Sur le plan scientifique, nous ne connaissons pas, à l'heure actuelle, l'efficacité des mesures de protection individuelles. Dans le domaine pharmacologique, nous savons à peu près que telle molécule thérapeutique ou tel vaccin a tel niveau de couverture, de protection. En matière de maladie à transmission vectorielle, la plupart des mesures recommandées, à la fois par l'Organisation mondiale de la santé (OMS) et par les agences régionales de la santé (ARS), n'ont pas cette robustesse scientifique permettant de connaître précisément l'impact des mesures prises.

Cette ignorance tient à deux facteurs méthodologiques. Le premier est la sur-déclaration des comportements vertueux ; le second est que le changement de comportement n'intervient qu'en cas de maladie.

La conséquence de tous ces facteurs est un faible niveau d'adhésion aux recommandations des pouvoirs publics. Moins de la moitié de nos concitoyens d'outre-mer respecte ou utilise en situation épidémique les recommandations faites par les ARS sur le plan local.

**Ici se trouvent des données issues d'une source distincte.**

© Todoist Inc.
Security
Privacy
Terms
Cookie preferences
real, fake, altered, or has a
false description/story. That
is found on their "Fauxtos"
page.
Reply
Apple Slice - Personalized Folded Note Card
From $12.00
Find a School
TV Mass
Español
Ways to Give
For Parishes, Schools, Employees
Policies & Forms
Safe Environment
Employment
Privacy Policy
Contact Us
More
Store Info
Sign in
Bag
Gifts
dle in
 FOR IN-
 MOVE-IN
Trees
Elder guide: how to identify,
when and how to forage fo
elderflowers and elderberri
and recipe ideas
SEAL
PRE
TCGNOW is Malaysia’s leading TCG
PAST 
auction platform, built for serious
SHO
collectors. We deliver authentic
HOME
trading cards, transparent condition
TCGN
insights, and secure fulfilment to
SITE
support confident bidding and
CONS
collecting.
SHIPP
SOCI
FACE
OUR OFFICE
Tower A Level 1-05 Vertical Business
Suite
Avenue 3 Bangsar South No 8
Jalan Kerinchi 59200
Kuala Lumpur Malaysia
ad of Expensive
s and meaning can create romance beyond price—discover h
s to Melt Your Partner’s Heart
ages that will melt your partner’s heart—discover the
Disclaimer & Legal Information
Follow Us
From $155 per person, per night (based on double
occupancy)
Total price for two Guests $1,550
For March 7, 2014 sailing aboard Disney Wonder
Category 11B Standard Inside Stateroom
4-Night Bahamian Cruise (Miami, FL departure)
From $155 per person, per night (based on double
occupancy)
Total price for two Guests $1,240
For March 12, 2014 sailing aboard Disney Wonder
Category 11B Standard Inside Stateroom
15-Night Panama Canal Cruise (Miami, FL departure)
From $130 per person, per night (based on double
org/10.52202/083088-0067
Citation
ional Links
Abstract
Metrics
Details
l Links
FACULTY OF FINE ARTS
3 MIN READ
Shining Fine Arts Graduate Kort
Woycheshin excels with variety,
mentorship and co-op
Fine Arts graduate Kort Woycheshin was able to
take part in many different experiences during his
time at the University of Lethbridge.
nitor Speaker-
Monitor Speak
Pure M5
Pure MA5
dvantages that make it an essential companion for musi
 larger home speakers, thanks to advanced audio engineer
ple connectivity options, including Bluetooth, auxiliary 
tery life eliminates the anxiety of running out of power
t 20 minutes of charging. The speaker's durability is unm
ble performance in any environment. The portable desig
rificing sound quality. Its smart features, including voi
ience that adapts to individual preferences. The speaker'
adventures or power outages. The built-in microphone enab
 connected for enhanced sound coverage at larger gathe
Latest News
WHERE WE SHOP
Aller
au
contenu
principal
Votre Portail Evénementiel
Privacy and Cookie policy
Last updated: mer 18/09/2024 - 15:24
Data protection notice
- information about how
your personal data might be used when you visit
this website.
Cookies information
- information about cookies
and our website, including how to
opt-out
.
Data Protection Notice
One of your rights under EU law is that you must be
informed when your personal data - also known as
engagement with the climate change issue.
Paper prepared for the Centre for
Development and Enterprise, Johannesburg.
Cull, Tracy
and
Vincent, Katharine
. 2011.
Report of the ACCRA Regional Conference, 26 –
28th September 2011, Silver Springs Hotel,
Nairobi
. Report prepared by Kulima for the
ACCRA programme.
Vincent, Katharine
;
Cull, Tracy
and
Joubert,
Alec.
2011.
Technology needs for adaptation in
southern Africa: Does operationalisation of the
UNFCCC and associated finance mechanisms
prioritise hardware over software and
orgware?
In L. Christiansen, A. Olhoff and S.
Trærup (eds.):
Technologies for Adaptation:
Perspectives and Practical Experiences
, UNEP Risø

Par ailleurs, on s'aperçoit que les seuls comportements qui résistent au temps et à la phase épidémique sont ceux qui sont visibles socialement ; il y a un relâchement rapide, en période épidémique, de la prévention individuelle – l'utilisation de répulsifs ou de diffuseurs. En revanche, ce qui est visible par les autres est pratiqué, notamment pour des raisons de conformisme social, pour ne pas être stigmatisé par le voisinage.

Les actions collectives sont essentiellement menées par les services publics. Il s'agit, d'une part, des traitements par biocides et insecticides qui visent les moustiques adultes, d'autre part, de la lutte mécanique contre les gîtes larvaires installés dans l'espace public et faisant l'objet du dilemme du prisonnier – les particuliers ne vidant pas les récipients de leur jardin tant que ceux du terrain vague d'à-côté ne le sont pas.

Les données qui ont été collectées fin 2018 démontrent que seuls 45 % des Réunionnais approuvent les traitements par insecticides dans le cadre de la lutte anti-vectorielle. Il existe donc un vrai problème d'acceptabilité de ces mesures collectives, qui a favorisé le développement d'une nouvelle méthode, aujourd'hui à l'étude, et qui fera bientôt l'objet d'expérimentations.

Au Colorado, deux comtés adjacents, ceux de Loveland et de Fort Collins, étaient envahis de moustiques. Des actions communautaires très fortes ont été instaurées dans l'un d'eux pour diminuer la population de moustiques. Menées avec l'aide des habitants, elles ont été extrêmement efficaces, puisqu'elles ont réduit par trois la densité des populations de moustiques dans cette région du Colorado.

Cependant, il a ensuite été observé une augmentation très importante des cas dans le comté dans lequel les actions avaient été menées. L'équipe de psychologues envoyée sur place a constaté que la baisse de la pression de la nuisance sur la population entraînait une augmentation des comportements à risque – un usage moindre des répulsifs, une plus grande exposition dans les jardins, etc. L'effet bénéfique de l'action collective avait été compensé, négativement, par un relâchement des pratiques individuelles. C'est un effet connu en sciences comportementales et en psychologie : l'effet Peltzman ou compensation du risque.

C'est la raison pour laquelle nous surveillerons les relâchements de comportements lors des expériences qui seront réalisés sur le terrain, afin de nous assurer qu'une mesure efficace – un lâcher d'insectes stériles, par exemple – ne provoque pas un relâchement des comportements individuels.